■ Problem: Extract each line of the data below that contains the string "nous".

■ Provided entries:
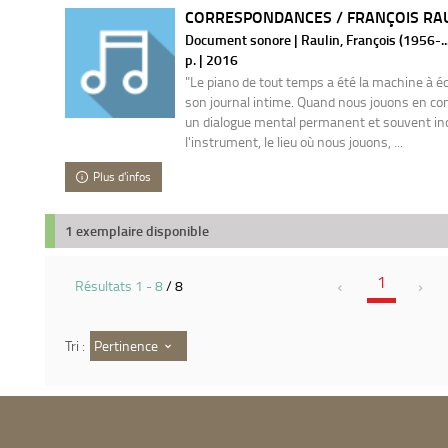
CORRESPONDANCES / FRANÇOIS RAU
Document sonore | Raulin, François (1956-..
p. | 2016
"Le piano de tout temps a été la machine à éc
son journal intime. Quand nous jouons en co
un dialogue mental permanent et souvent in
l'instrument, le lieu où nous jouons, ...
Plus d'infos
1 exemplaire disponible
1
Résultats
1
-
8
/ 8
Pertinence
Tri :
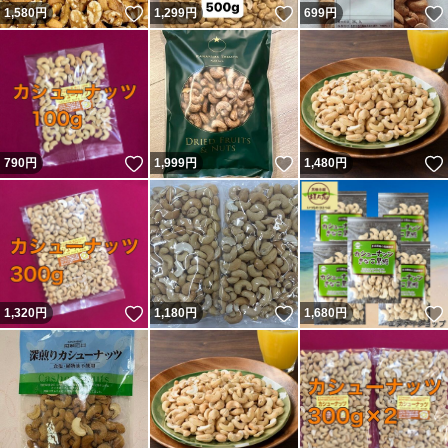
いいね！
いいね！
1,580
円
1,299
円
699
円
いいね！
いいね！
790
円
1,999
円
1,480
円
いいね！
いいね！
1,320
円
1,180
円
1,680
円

■ Completed exercise:
son journal intime. Quand nous jouons en co
l'instrument, le lieu où nous jouons, ...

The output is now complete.